INFORMATION SHOWN
§

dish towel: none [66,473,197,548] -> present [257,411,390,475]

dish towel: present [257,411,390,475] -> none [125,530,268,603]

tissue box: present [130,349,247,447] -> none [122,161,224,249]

§

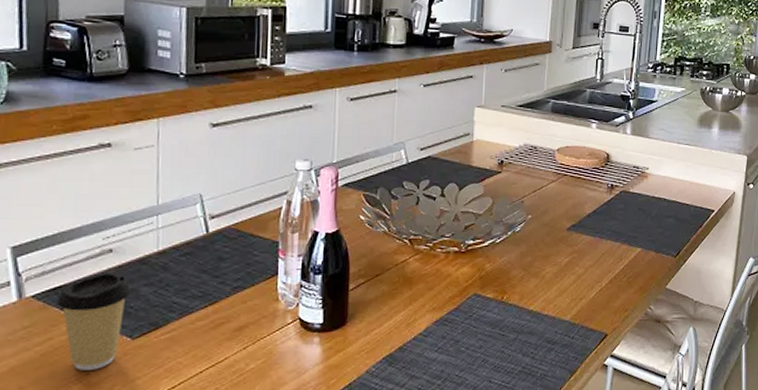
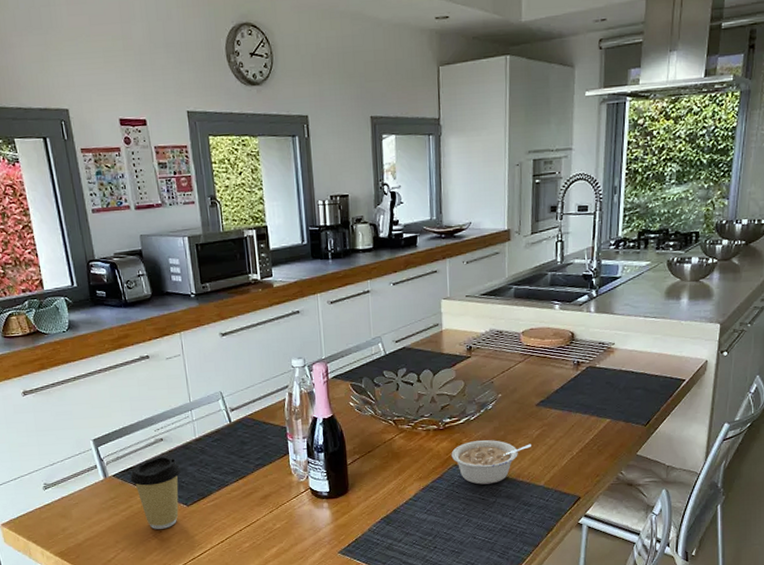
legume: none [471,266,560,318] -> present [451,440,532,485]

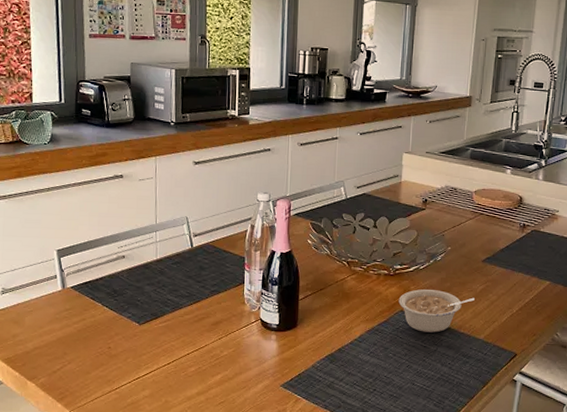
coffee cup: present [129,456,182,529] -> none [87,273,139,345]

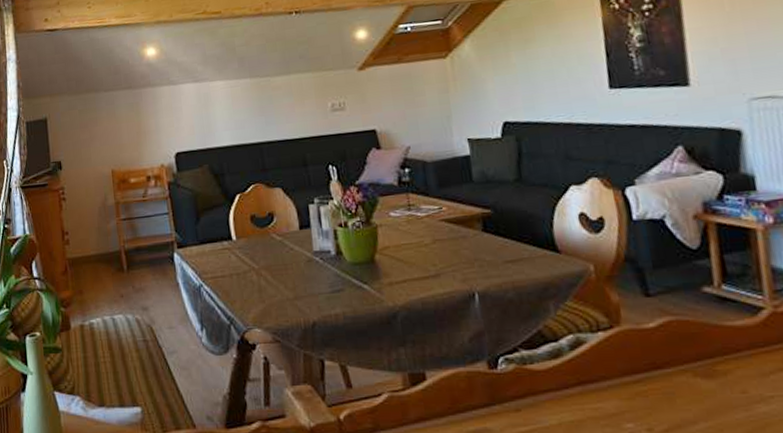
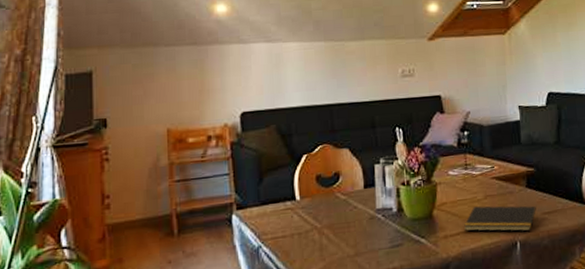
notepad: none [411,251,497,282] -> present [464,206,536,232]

§

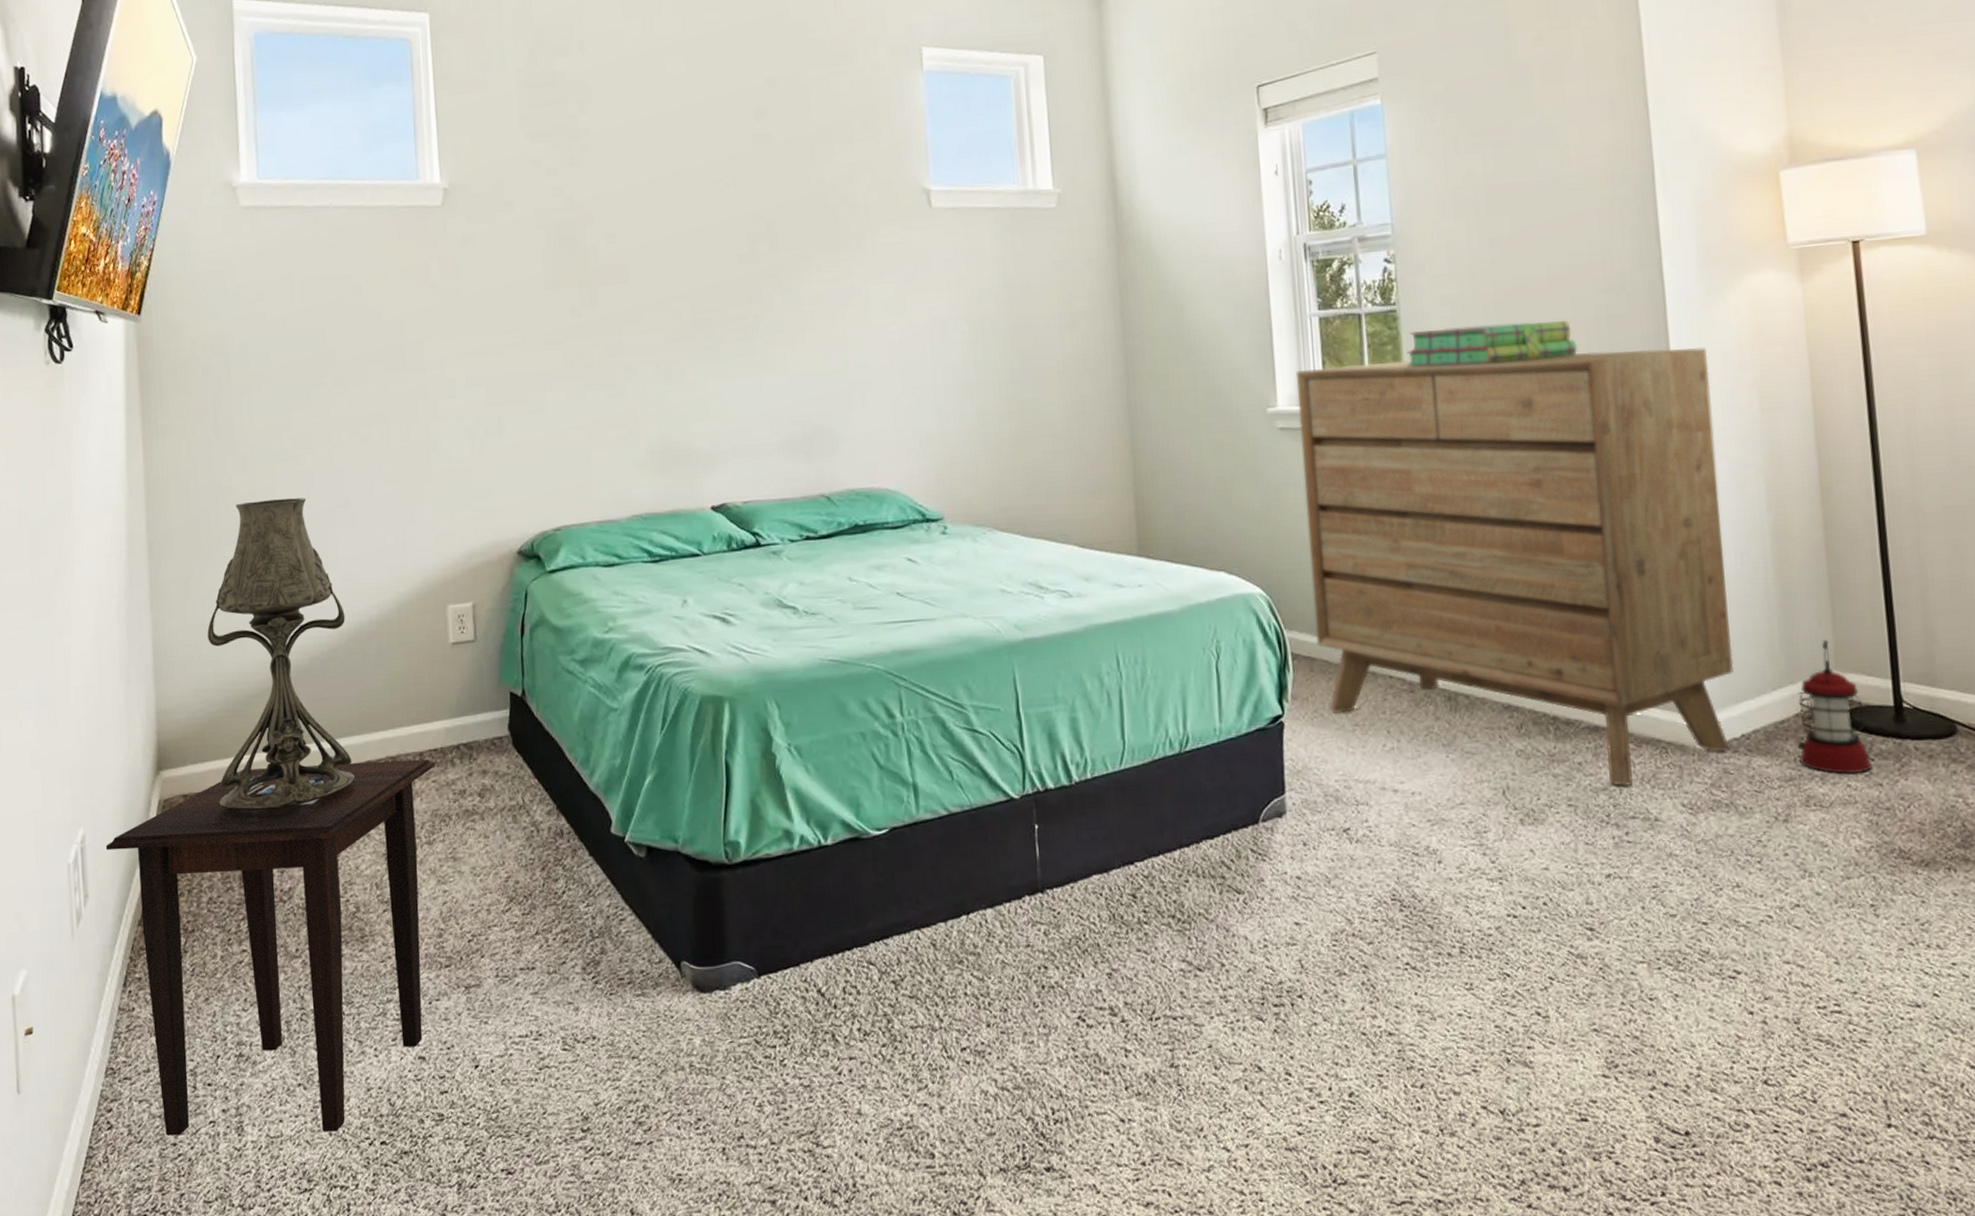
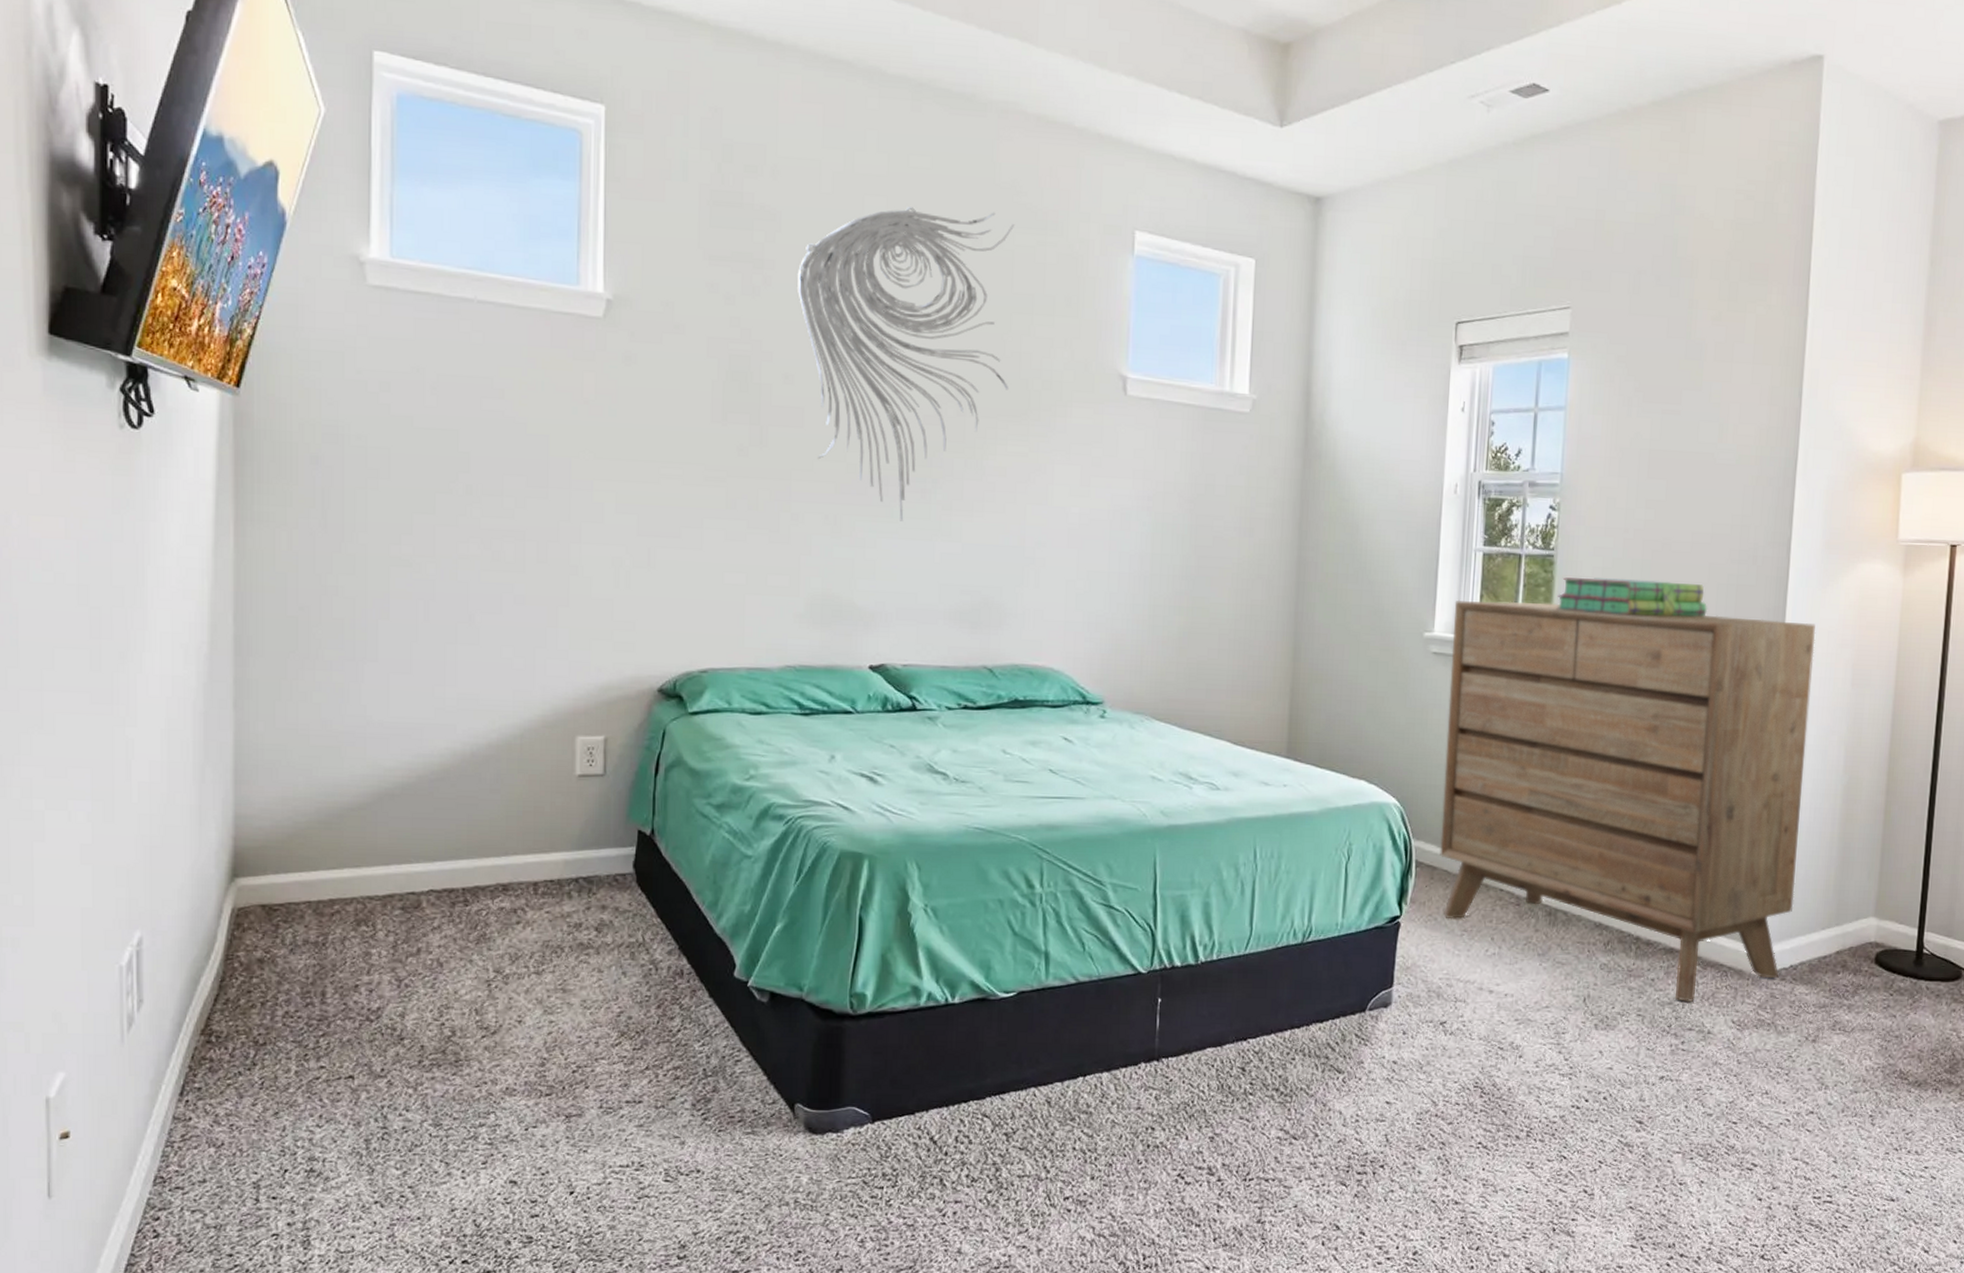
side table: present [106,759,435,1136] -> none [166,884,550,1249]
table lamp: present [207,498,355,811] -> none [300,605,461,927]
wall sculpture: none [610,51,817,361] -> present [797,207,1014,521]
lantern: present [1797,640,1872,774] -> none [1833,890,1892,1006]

§

Take from the listing above each line in which the string "towel" is found.

dish towel: none [66,473,197,548] -> present [257,411,390,475]
dish towel: present [257,411,390,475] -> none [125,530,268,603]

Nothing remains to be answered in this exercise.